* [Problemas y tareas]:
(a) En el texto sobre la reconstrucción de posguerra, ¿cuántas viviendas arrasó la guerra en toda España?
(b) Enumera todas las construcciones de Belchite que, según el texto sobre la reconstrucción de posguerra, arrasó la artillería republicana.

* [Bloque de texto]:
◇ ◇ ◇ ◇

Campañas contra el olvido

Corbera casi había sido borrada del mapa por los bombardeos de la artillería y la aviación, uno de los cuales está inmortalizado en una fotografía que conserva Pere Sanz, donde se aprecian claramente el pueblo y las nubes de polvo y humo de los impactos alineados salidos del mismo avión. No era el único pueblo destruido por la guerra, que, en toda España, arrasó unas 250.000 viviendas y dañó seriamente otras tantas. Las alquerías, casa de campo y las poblaciones integradas en los campos de batalla sufrieron especialmente las consecuencias, y después de la guerra existió una Dirección General de Regiones Devastadas que tomó a su cargo las reconstrucciones.

Ni siquiera la miseria y la desgracia pueden escapar de la política, de modo que no todos los daños en edificios recibieron la misma reparación. Ésta se centró, sobre todo, en los lugares simbólicos, como el Alcázar de Toledo, que había sido destruido; al principio se pensó dejarlo como estaba, para que sus ruinas sirvieran de pétrea memoria, pero luego se decidió reconstruirlo y fue levantado de nuevo concienzudamente. Dos pueblos simbolizaban la historia de haber servido de parapeto a los nacionales y haber sido destruidos por el fuego de la artillería republicana: Brunete, próximo a Madrid, y Belchite, en la provincia de Zaragoza, cerca de Fuendetodos, el pueblo natal de Goya.

Sobre las ruinas de Brunete, el pueblo fue reconstruido totalmente. Como se encuentra cercano a el Escorial, la arquitectura funcionaria restauró el antiguo conjunto de humildes casas labriegas con un empacho de elementos de granito, perspectivas herrerianas y fachadas folclóricas destinados a rememorar el espíritu de la raza, como si el pueblo lo hubiera defendido un tercio de Flandes mandado directamente por Felipe II.

El caso de Belchite resultó más curioso. Tras vencer la resistencia, casa por casa, de los nacionales, la artillería republicana arrasó las casas, el ayuntamiento y hasta los dos edificios más sólidos del conjunto, que eran la iglesia parroquial y el antiguo monasterio de las afueras, ambos sólidamente levantados con ladrillo. Franco decidió que todo el pueblo permaneciera tal cual estaba, como monumento a la numantina resistencia de los suyos y que, un poco más lejos, se levantara un pueblo de nueva planta, donde la población rehiciera su vida. Era la ocasión para que los arquitectos oficiales se soltaran el pelo y lo hicieron a conciencia.

◇ ◇ ◇ ◇

* [Datos analizados]:
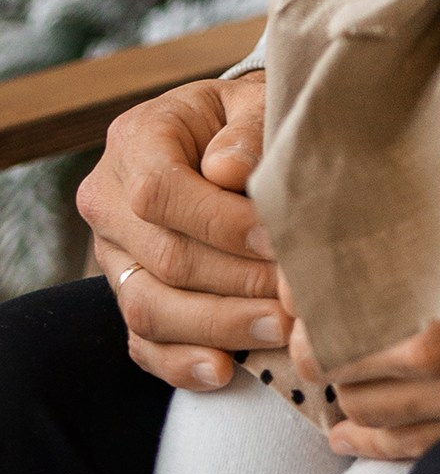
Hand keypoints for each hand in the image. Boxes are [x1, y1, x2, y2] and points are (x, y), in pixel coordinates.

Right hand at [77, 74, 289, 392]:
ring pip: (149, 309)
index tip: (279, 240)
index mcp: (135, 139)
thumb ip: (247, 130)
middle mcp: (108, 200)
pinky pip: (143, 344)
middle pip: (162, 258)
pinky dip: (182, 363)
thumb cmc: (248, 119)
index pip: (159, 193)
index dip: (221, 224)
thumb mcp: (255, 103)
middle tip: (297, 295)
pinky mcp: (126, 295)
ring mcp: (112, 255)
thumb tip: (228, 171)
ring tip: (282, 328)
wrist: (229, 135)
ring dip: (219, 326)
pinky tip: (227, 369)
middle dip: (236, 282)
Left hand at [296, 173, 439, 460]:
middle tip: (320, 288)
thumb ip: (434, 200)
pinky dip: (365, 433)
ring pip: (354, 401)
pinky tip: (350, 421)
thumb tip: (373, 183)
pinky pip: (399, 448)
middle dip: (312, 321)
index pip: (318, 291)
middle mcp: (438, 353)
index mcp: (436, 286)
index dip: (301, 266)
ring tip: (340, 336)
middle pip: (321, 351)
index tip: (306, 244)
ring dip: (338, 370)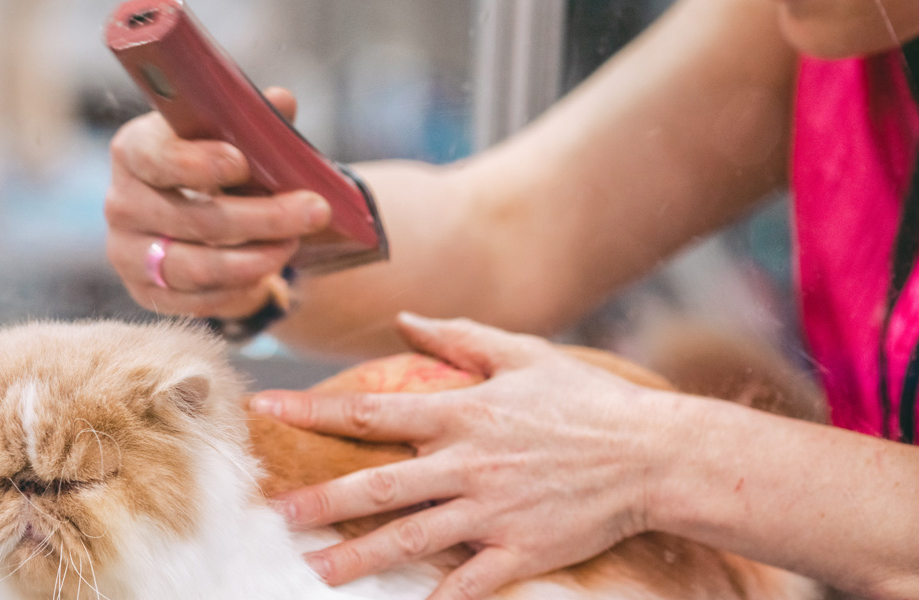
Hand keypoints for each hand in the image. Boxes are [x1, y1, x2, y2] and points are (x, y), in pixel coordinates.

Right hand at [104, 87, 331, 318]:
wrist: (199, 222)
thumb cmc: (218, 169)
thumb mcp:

◇ ◇ ◇ ◇

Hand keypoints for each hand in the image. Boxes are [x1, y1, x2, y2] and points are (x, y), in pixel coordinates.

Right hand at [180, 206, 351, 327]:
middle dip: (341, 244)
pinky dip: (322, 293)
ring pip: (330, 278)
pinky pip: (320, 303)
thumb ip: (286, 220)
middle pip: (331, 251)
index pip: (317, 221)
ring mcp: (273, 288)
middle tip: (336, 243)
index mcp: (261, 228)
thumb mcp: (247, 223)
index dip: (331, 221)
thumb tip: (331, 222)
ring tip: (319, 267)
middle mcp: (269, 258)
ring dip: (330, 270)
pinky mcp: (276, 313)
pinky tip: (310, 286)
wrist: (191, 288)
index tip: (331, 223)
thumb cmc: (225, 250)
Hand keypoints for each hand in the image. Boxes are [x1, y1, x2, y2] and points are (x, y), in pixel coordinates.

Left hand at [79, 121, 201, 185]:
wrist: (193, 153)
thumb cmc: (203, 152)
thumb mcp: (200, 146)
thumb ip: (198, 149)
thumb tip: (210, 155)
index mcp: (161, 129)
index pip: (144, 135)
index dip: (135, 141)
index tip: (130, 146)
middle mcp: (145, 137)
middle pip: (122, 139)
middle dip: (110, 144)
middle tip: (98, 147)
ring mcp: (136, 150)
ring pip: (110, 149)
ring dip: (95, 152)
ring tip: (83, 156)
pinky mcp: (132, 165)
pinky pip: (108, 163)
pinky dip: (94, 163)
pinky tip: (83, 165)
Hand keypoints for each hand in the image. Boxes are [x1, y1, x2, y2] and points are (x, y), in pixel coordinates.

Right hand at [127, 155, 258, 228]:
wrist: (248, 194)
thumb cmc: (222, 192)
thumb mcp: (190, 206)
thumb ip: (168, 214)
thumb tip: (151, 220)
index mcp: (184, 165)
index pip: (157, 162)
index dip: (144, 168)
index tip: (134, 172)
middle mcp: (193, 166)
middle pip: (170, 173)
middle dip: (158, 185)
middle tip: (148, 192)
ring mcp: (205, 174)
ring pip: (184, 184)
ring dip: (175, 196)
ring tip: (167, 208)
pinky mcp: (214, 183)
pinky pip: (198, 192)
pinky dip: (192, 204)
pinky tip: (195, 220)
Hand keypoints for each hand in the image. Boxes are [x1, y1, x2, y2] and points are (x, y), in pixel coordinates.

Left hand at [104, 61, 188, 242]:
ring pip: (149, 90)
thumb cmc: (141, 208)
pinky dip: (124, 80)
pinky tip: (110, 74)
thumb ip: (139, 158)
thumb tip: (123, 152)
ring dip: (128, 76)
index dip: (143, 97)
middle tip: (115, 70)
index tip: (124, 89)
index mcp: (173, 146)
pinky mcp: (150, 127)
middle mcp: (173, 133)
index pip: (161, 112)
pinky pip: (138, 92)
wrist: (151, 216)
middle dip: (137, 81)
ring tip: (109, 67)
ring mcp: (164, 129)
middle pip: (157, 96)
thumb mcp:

◇ ◇ ◇ ◇

* [Respuestas]:
(a) Unas 250.000 viviendas.

(b)
- Las casas
- El ayuntamiento
- La iglesia parroquial
- El antiguo monasterio de las afueras